### Passage
Harris becomes first woman acting US president after Biden underwent colonoscopy
US President Joe Biden briefly transferred power to Vice President Kamala Harris on Friday as he underwent a colonoscopy, making her the first woman to hold the presidential reins in US history.
Biden, a Democrat, alerted leaders in Congress of the power transfer at 10:10am and took back control at 11:35am, the White House said.
The president was undergoing a routine physical at the Walter Reed military hospital outside Washington.
White House spokesperson Jen Psaki said Biden spoke to Harris and White House chief of staff Ron Klain after the procedure and was "in good spirits."
Biden's power transfer occurred while he was under anesthesia for the colonoscopy. Harris worked from her office in the West Wing of the White House during that time, Psaki said.
Harris is the first woman to serve as vice president of the United States; no woman has ever been president in the country's nearly 250-year history.
The US Constitution's 25th Amendment lays out a process for the president to transfer power when he is unable to discharge his duties. Presidential power has been transferred to the vice president before, when President George W. Bush had colonoscopies in 2002 and 2007.

### Information shown
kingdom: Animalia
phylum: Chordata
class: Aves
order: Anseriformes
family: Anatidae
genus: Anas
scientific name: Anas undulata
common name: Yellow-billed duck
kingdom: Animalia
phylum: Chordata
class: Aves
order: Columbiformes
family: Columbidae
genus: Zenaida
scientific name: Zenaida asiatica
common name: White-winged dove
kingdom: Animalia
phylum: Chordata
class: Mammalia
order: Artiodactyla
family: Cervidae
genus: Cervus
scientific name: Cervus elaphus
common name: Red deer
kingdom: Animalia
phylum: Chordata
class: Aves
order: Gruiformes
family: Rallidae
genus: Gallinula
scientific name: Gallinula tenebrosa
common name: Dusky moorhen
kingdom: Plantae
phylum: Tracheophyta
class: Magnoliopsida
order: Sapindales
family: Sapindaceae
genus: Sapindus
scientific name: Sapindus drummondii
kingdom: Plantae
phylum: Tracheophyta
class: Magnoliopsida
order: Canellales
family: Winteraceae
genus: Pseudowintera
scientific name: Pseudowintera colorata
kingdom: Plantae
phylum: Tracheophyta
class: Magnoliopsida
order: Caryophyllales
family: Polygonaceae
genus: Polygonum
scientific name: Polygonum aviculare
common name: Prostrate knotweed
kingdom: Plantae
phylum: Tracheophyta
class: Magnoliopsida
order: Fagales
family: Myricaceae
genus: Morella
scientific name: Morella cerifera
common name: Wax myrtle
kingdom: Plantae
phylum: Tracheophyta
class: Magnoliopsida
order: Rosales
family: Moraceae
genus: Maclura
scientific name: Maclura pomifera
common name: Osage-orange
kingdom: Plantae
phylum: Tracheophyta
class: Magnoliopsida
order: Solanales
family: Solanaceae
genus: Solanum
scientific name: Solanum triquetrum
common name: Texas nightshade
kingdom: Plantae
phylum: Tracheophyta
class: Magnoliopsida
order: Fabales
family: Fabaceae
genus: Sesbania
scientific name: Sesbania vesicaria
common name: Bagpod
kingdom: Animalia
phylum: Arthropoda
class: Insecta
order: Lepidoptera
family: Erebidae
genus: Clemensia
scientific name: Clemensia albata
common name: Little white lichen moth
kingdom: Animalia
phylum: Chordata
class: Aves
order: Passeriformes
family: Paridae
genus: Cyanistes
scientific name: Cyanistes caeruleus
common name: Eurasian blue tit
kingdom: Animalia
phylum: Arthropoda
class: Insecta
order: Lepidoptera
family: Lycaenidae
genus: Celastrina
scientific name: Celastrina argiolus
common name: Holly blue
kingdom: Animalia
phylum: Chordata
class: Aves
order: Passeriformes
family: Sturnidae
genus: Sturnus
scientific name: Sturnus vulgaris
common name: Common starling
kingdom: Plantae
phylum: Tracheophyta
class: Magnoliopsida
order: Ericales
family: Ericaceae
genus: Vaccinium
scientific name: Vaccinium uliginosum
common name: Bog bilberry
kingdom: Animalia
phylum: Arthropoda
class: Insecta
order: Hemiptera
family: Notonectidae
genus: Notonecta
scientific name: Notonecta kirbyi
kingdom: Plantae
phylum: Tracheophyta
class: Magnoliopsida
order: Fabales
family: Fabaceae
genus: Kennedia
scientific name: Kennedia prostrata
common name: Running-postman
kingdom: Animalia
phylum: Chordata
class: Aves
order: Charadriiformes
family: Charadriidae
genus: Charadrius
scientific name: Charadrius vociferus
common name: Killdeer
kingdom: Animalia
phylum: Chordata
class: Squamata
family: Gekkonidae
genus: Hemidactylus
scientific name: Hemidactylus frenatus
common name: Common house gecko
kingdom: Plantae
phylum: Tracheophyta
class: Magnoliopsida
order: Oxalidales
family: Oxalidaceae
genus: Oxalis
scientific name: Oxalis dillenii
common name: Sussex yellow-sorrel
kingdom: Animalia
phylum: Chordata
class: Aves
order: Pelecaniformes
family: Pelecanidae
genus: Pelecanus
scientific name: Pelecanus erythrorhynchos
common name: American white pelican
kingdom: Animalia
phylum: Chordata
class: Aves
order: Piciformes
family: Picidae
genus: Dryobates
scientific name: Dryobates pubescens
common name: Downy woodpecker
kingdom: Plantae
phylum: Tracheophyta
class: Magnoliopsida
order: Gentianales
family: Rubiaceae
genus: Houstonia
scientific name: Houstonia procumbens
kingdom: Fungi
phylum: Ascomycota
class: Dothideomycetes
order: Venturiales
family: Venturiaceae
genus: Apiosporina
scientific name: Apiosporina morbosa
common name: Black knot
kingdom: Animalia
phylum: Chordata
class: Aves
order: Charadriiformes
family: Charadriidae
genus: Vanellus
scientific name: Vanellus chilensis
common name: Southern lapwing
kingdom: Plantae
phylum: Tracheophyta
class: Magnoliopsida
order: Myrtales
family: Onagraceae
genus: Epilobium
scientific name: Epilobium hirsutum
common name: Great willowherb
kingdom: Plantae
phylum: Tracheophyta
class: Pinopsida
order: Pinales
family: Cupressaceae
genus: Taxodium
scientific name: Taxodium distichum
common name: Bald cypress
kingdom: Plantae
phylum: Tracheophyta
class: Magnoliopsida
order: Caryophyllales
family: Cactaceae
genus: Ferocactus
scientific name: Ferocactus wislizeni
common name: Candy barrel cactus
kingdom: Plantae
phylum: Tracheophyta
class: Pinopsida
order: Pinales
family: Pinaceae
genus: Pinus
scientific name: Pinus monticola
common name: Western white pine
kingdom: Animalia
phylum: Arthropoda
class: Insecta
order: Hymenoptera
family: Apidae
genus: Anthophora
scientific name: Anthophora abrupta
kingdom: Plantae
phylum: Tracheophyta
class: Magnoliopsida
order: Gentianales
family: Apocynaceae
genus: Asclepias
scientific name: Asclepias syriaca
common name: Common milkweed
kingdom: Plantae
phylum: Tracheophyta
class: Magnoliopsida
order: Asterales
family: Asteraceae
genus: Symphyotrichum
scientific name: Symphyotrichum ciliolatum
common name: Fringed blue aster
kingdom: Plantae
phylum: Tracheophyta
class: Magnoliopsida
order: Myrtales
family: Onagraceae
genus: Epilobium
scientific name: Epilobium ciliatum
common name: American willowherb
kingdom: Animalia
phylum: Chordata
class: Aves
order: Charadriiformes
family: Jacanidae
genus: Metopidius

### Directions
1. Decide whether each statement agrees with the news report about Harris: (a) Biden took back control at 11:35am; (b) Harris worked from the Walter Reed hospital during the transfer; (c) power was transferred to the vice president when George W. Bush had colonoscopies. Answer yes or no for each and quote the deciding words.
2. Please render this sentence from the news report about Harris into Spanish: "The president was undergoing a routine physical at the Walter Reed military hospital outside Washington."
3. Extend the news report about Harris past its final sentence.
Nothing in the records is needed here.

### Exercise answers
1.
(a) Yes: "took back control at 11:35am"
(b) No: "Harris worked from her office in the West Wing of the White House during that time"
(c) Yes: "when President George W. Bush had colonoscopies in 2002 and 2007"

2. El presidente se estaba sometiendo a un examen físico de rutina en el hospital militar Walter Reed, en las afueras de Washington.

3.
Biden, who turns 79 on Saturday, is the oldest person to take office as US president, leading to high interest in his health and well-being. Although speculation has persisted about whether he will run for re-election in 2024, he has said he expects to seek a second four-year term.
Biden has pledged to be more transparent about his health than predecessor Donald Trump. The Republican visited Walter Reed in 2019 for an undisclosed reason that a former press secretary, Stephanie Grisham, later revealed was for a colonoscopy.
Trump once had his doctor brief the press about the president's health after questions were raised about his mental acuity.